**EXERCISE DATA**.
=== Begin Enclosure ===

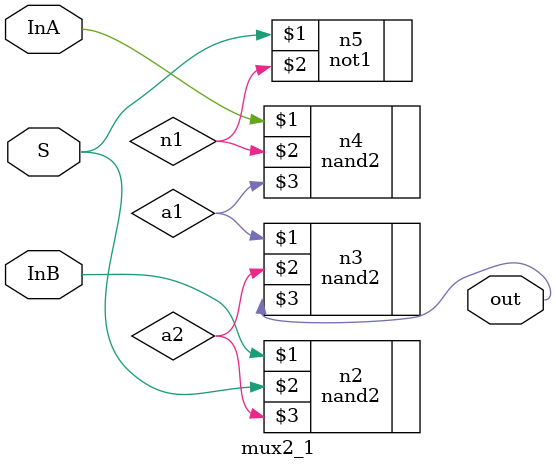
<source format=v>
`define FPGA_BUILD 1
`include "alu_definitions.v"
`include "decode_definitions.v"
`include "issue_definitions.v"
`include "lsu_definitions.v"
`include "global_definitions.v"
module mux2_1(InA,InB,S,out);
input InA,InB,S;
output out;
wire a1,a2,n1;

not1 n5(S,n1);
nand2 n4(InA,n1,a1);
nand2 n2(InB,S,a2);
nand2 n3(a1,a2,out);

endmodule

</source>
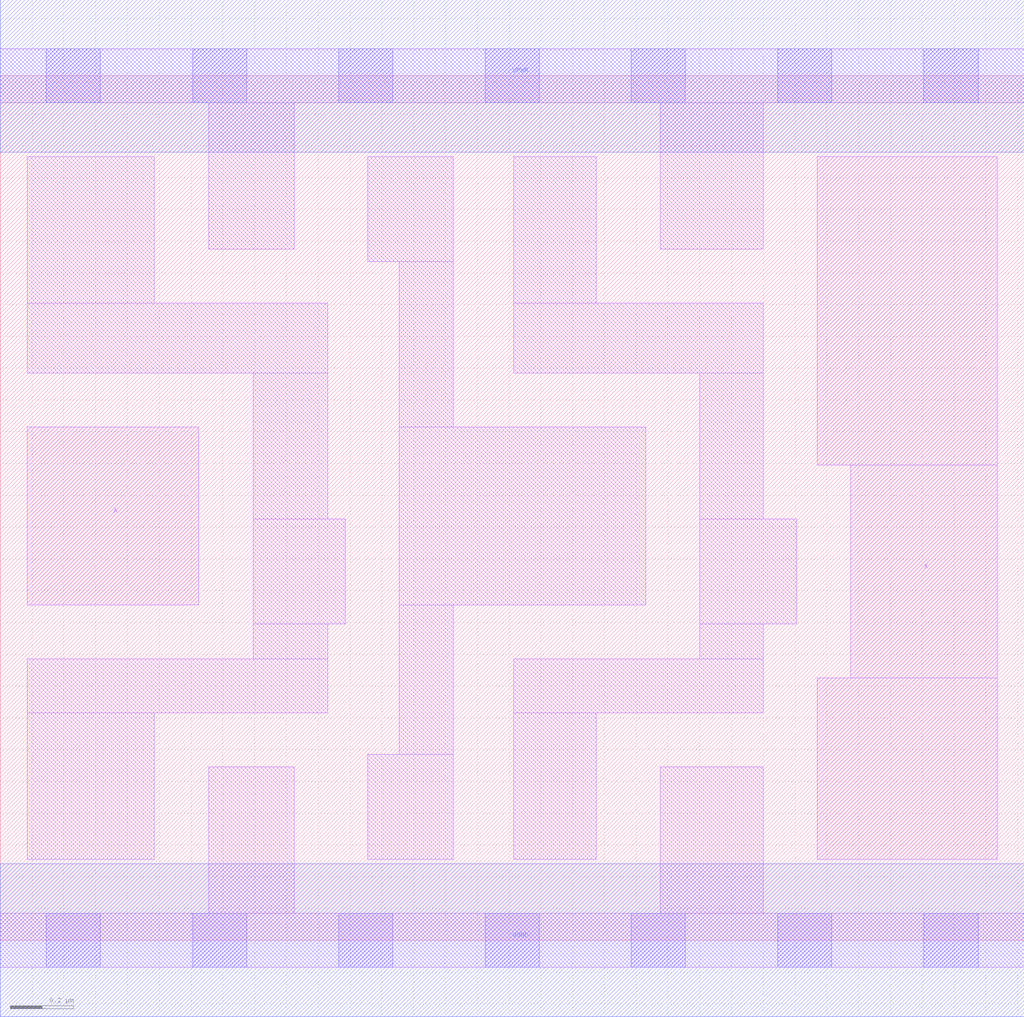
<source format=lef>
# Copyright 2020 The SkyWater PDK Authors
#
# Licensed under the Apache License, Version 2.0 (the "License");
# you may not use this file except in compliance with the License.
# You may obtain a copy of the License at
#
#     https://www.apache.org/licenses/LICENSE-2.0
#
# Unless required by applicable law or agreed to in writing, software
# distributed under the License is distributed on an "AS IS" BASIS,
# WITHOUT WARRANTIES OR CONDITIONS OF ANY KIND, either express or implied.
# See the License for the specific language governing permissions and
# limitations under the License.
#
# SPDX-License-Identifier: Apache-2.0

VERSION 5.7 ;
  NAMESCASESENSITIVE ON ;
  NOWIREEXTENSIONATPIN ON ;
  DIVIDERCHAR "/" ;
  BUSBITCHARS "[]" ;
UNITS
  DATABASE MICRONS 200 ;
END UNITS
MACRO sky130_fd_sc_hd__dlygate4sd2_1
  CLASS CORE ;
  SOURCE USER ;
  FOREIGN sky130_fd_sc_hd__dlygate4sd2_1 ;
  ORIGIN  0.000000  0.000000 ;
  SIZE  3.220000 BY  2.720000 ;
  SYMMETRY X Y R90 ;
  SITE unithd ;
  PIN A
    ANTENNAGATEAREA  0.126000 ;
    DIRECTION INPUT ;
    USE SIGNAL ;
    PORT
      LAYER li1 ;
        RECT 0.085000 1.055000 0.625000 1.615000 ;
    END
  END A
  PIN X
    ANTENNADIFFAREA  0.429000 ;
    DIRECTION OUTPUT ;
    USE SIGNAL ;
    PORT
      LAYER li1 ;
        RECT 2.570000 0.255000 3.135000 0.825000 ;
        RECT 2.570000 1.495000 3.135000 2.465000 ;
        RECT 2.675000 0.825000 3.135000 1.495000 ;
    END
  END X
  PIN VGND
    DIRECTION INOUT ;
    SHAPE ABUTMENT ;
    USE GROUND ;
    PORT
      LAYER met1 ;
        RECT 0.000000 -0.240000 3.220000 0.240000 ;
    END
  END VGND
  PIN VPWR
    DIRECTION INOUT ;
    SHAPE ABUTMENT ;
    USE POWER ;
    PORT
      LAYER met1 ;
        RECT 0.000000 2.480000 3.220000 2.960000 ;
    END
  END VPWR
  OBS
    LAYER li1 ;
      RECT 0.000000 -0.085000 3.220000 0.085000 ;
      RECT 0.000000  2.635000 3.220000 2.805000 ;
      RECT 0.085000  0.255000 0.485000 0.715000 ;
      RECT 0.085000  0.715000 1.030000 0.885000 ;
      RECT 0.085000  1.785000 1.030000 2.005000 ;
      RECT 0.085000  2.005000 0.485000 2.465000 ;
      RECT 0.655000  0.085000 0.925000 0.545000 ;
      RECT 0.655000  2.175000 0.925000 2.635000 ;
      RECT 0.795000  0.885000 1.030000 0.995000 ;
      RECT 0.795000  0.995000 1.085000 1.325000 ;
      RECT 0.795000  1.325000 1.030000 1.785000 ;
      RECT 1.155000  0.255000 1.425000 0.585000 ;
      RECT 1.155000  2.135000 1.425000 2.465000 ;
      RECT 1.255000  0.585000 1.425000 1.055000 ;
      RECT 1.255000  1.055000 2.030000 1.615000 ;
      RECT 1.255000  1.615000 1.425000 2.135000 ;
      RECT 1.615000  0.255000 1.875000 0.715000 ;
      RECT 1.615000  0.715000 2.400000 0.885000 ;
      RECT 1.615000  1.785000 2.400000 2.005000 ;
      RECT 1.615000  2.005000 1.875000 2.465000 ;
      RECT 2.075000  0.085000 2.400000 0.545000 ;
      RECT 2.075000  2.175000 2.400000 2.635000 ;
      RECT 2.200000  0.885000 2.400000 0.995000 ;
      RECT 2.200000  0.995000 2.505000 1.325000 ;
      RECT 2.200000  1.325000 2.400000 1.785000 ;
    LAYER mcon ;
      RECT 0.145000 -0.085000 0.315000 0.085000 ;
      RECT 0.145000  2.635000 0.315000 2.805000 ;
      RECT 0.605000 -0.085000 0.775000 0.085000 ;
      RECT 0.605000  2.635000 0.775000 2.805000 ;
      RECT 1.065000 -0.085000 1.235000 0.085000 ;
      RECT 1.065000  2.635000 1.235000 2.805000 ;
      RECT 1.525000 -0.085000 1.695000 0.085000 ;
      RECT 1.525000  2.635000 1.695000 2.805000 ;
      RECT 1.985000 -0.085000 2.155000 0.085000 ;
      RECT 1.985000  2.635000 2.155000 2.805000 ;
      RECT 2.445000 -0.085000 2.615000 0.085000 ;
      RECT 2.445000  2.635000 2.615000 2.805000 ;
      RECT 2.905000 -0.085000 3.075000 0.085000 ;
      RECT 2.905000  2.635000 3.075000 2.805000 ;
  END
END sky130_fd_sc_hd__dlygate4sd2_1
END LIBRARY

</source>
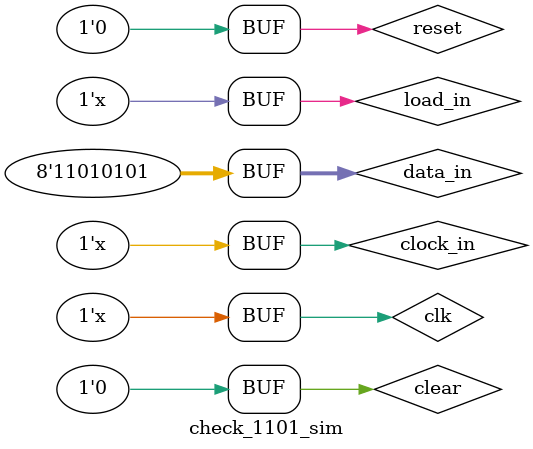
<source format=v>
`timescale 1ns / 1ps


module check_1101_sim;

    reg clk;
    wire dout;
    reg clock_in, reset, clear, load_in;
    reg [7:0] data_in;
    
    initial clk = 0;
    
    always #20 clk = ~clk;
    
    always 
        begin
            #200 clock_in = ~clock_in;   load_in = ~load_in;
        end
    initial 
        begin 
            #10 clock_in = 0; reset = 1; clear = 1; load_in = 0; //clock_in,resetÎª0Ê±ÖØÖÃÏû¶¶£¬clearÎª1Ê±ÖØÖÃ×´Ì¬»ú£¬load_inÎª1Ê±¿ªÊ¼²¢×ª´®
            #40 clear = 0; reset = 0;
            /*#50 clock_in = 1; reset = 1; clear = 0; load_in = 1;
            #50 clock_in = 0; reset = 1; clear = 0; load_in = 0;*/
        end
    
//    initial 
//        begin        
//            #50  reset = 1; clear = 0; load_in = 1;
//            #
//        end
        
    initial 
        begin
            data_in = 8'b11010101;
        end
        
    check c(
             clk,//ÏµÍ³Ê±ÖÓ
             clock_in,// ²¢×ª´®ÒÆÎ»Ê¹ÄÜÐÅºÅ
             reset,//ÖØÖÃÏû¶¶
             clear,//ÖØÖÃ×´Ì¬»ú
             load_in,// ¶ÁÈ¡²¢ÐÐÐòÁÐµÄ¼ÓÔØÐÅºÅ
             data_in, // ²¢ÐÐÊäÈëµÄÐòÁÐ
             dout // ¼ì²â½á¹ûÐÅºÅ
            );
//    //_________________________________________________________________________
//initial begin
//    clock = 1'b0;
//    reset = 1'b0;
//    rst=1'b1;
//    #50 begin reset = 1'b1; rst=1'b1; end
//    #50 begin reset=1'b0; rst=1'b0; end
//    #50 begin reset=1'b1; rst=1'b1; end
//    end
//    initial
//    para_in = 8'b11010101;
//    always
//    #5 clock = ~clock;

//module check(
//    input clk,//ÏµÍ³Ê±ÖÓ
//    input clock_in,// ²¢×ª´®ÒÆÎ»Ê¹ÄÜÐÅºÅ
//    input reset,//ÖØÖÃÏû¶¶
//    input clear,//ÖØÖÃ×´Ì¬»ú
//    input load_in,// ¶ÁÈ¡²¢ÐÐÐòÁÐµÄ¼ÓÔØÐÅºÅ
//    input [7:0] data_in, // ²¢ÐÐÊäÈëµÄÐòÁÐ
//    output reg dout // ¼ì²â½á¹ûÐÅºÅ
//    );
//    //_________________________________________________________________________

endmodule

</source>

=== End Enclosure ===

**WHAT IS NEEDED**.
Everything above from the line containing "0.925000 2.635000 ;" down to the line containing "2.400000 0.885000 ;" is to be transcribed exactly, with both of those lines included and nothing else added.

**FINISHED TASK**.
      RECT 0.655000  2.175000 0.925000 2.635000 ;
      RECT 0.795000  0.885000 1.030000 0.995000 ;
      RECT 0.795000  0.995000 1.085000 1.325000 ;
      RECT 0.795000  1.325000 1.030000 1.785000 ;
      RECT 1.155000  0.255000 1.425000 0.585000 ;
      RECT 1.155000  2.135000 1.425000 2.465000 ;
      RECT 1.255000  0.585000 1.425000 1.055000 ;
      RECT 1.255000  1.055000 2.030000 1.615000 ;
      RECT 1.255000  1.615000 1.425000 2.135000 ;
      RECT 1.615000  0.255000 1.875000 0.715000 ;
      RECT 1.615000  0.715000 2.400000 0.885000 ;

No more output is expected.